Esse reconhecimento de que o combate à pobreza faz parte do conceito de democracia, mesmo em sentido formal, pode tornar mais eficientes os programas sociais, bem como mais evidente a importância do financiamento para a política de combate à pobreza, além de ajudar no combate à compra e venda do voto eleitoral, pela força educativa que a ideia carrega.

 

Referências bibliográficas
ARENDT, Hannah. A dignidade da política: ensaios e conferências. 3. ed. Rio de Janeiro: RelumeDumará, 2002.

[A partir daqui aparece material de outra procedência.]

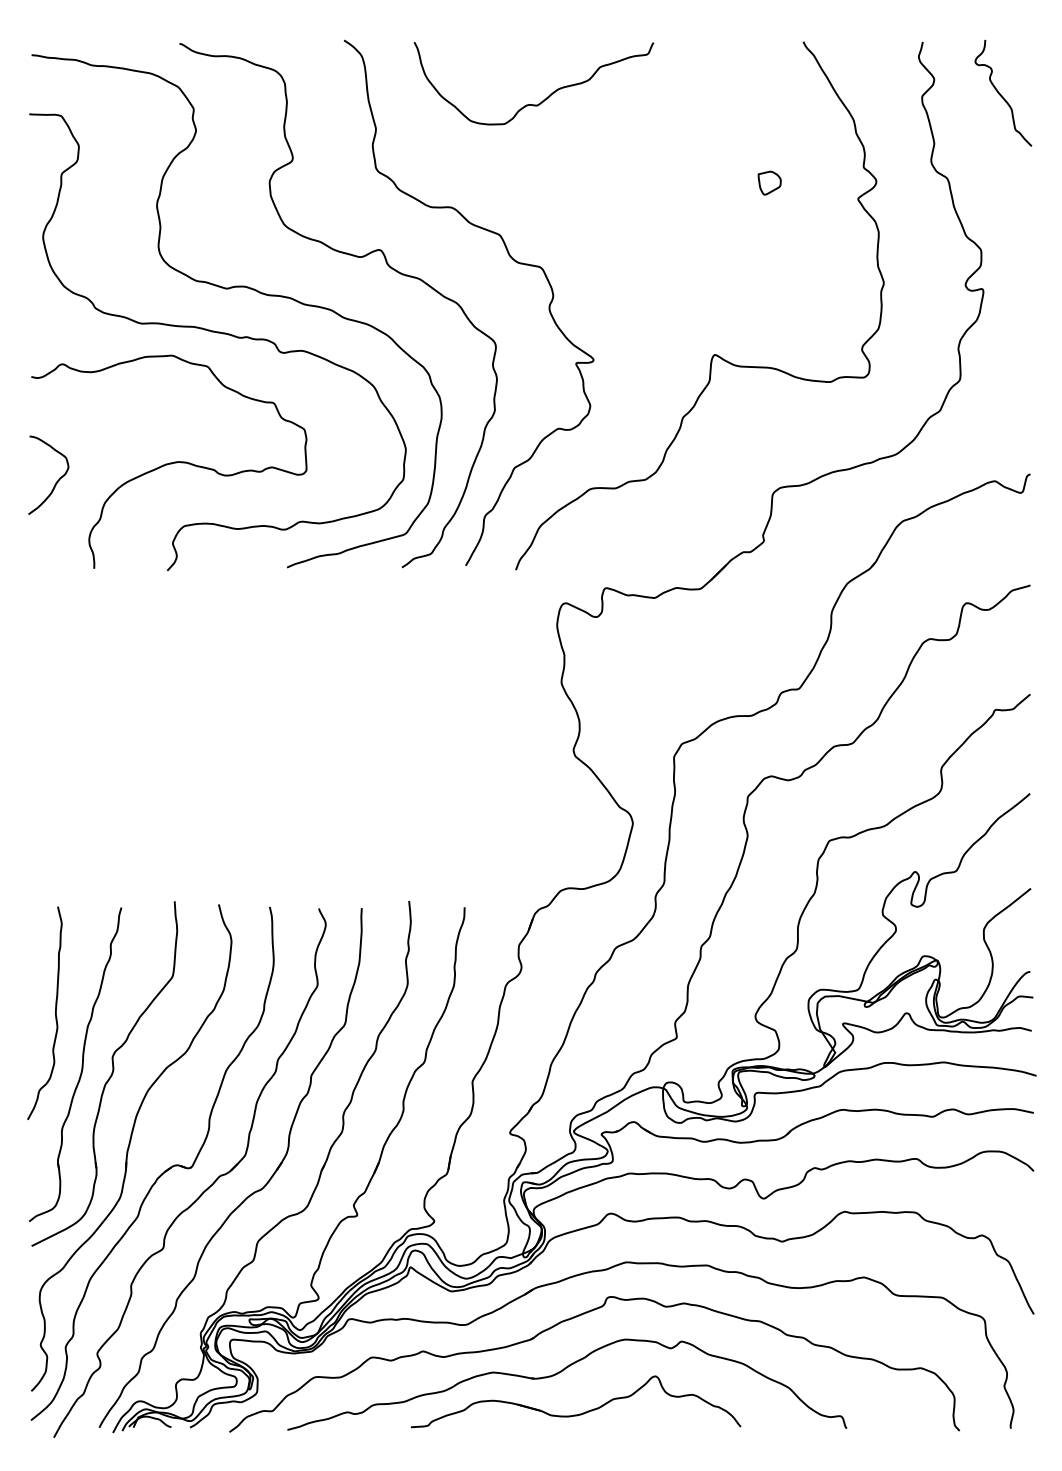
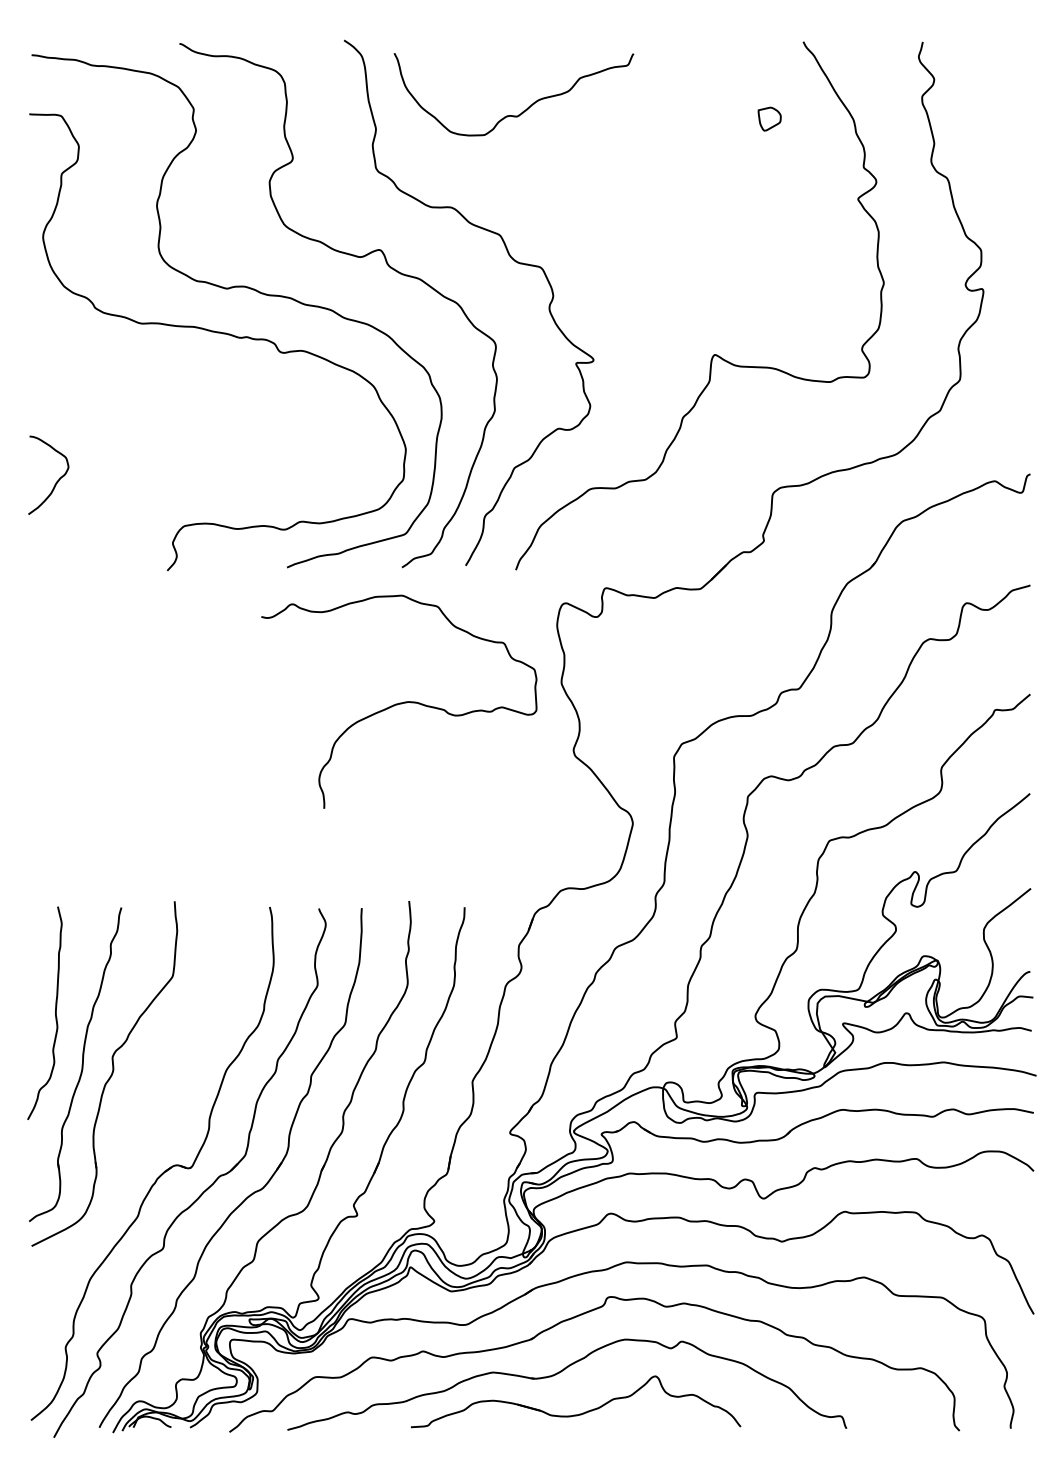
curve at (1001, 94): present -> none
curve at (543, 99) position: (543, 99) -> (523, 110)
part at (769, 182) position: (769, 182) -> (769, 118)
curve at (169, 462) position: (169, 462) -> (399, 702)
part at (131, 1147): present -> none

BOBBIO, Norberto. Liberalismo e Democracia. Tradução de Marco Aurélio Nogueira. São Paulo: Edipro, 2017.

DAHL, Robert. Poliarquia: participação e oposição. Tradução de Celso Mauro Paciornik. São Paulo: USP.

SEN, Amartya. Desenvolvimento como liberdade. Tradução de Laura Teixeira.São Paulo: Companhia das Letras, 2000.

Saint-Just, “Discurs sur les subsistances”, in Oeuvres complètes de Saint-Just, T. I

 


[1] DAHL, Robert. Poliarquia: participação e oposição. Tradução de Celso Mauro Paciornik. São Paulo: USP, 2005.

[2] BOBBIO, Norberto. Liberalismo e Democracia. Tradução de Marco Aurélio Nogueira. São Paulo: Edipro, 2017. p. 61.

[3] SEN, Amartya. Desenvolvimento como liberdade. Tradução de Laura Teixeira. São Paulo, Companhia das Letras, 2000, p. 175.

[4] Saint-Just, “Discours sur les subsistances”, in Oeuvres complètes de Saint-Just, T. I, p.374-375

[6] https://www.correiobraziliense.com.br/app/noticia/economia/2020/06/04/internas_economia,861040/governo-retira-r-83-milhoes-do-bolsa-familia-e-destina-a-comunicacao.shtml, acessado dia 2/7/20.

[7] ARENDT, Hannah. A dignidade da política: ensaios e conferências. 3. ed. Rio de Janeiro: RelumeDumará, 2002. p. 117.